Each line that has the string "csak" must be copied from the records below.

—————

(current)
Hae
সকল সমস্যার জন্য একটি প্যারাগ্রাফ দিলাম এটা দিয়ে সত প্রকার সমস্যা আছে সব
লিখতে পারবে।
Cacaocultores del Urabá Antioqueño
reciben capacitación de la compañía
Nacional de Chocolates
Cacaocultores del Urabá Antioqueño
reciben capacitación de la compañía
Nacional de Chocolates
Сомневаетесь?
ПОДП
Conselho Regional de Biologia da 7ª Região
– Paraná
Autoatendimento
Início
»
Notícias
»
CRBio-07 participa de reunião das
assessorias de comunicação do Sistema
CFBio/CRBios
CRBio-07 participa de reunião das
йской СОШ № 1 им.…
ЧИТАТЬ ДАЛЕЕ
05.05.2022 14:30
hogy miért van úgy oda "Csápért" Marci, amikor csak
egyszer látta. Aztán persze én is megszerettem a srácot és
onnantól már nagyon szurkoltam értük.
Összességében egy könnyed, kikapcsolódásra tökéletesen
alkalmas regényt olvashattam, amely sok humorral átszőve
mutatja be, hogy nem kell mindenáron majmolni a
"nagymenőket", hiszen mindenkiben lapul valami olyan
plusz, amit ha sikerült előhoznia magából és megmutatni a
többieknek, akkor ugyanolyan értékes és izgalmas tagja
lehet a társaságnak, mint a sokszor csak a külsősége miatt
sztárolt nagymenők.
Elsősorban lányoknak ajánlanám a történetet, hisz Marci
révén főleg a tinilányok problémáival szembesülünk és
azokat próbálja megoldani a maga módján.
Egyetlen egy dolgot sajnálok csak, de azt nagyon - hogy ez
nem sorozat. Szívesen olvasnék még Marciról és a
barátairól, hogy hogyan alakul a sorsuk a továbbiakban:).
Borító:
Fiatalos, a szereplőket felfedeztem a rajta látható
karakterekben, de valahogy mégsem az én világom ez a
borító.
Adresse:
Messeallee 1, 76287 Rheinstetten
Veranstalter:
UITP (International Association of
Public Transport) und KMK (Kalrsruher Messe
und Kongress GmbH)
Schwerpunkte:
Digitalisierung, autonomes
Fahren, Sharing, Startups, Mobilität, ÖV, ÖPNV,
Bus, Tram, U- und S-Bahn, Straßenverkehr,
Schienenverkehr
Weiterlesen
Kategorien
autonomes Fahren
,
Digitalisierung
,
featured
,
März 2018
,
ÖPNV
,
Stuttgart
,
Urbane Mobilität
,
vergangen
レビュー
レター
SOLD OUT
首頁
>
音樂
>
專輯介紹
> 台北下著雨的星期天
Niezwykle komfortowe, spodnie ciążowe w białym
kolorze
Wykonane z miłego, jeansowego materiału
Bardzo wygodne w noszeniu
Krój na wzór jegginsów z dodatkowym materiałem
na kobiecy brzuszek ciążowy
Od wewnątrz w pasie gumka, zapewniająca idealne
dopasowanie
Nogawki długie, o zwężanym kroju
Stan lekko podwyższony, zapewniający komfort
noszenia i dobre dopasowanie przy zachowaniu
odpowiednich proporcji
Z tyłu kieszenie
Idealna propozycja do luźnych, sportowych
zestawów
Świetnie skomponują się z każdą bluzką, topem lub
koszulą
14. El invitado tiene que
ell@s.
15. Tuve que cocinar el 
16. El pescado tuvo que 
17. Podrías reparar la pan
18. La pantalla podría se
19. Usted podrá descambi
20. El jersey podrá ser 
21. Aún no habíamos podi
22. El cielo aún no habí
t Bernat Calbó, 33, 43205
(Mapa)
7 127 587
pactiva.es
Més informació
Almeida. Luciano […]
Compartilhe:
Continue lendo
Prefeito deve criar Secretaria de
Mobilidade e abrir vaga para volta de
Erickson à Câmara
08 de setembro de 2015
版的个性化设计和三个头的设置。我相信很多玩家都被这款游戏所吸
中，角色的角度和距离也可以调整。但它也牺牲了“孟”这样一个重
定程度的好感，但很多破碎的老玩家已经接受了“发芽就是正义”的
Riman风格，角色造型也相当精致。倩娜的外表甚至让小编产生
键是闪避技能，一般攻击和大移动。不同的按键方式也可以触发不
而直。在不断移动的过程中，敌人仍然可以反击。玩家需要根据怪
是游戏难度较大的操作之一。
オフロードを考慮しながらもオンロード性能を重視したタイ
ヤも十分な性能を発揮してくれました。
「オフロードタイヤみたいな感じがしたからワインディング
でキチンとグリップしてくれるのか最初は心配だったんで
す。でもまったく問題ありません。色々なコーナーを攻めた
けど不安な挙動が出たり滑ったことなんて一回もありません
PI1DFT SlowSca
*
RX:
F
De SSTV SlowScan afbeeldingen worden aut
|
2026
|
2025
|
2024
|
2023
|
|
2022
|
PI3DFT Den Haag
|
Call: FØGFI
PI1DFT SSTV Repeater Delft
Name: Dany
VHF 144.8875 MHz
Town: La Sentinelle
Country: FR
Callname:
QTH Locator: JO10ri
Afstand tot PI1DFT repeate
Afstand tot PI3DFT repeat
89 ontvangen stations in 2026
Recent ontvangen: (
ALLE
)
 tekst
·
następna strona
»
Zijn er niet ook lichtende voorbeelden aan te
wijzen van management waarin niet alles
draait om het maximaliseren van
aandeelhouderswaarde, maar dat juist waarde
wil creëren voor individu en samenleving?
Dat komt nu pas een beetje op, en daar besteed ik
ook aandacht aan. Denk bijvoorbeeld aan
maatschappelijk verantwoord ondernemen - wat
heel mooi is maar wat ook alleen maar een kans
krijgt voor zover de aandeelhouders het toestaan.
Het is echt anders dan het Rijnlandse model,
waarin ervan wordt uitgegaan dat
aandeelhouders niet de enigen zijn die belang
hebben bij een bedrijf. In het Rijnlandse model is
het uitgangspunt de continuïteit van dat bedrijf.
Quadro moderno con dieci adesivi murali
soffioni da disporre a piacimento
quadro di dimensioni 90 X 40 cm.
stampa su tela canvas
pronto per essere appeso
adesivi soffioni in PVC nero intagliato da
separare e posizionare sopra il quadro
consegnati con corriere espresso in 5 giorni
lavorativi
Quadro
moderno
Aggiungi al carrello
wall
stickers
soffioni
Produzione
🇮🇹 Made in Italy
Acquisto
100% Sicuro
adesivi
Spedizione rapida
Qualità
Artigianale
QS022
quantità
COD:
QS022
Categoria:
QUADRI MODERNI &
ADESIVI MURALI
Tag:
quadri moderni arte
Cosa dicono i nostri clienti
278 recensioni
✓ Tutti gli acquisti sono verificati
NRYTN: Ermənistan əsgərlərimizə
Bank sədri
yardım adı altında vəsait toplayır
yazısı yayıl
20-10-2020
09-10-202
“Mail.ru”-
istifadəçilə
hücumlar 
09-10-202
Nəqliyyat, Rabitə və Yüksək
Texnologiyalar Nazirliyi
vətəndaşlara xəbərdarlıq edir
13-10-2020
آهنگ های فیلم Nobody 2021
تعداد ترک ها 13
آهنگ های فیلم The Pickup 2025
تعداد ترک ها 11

—————

SOLUTION:
hogy miért van úgy oda "Csápért" Marci, amikor csak
lehet a társaságnak, mint a sokszor csak a külsősége miatt
Egyetlen egy dolgot sajnálok csak, de azt nagyon - hogy ez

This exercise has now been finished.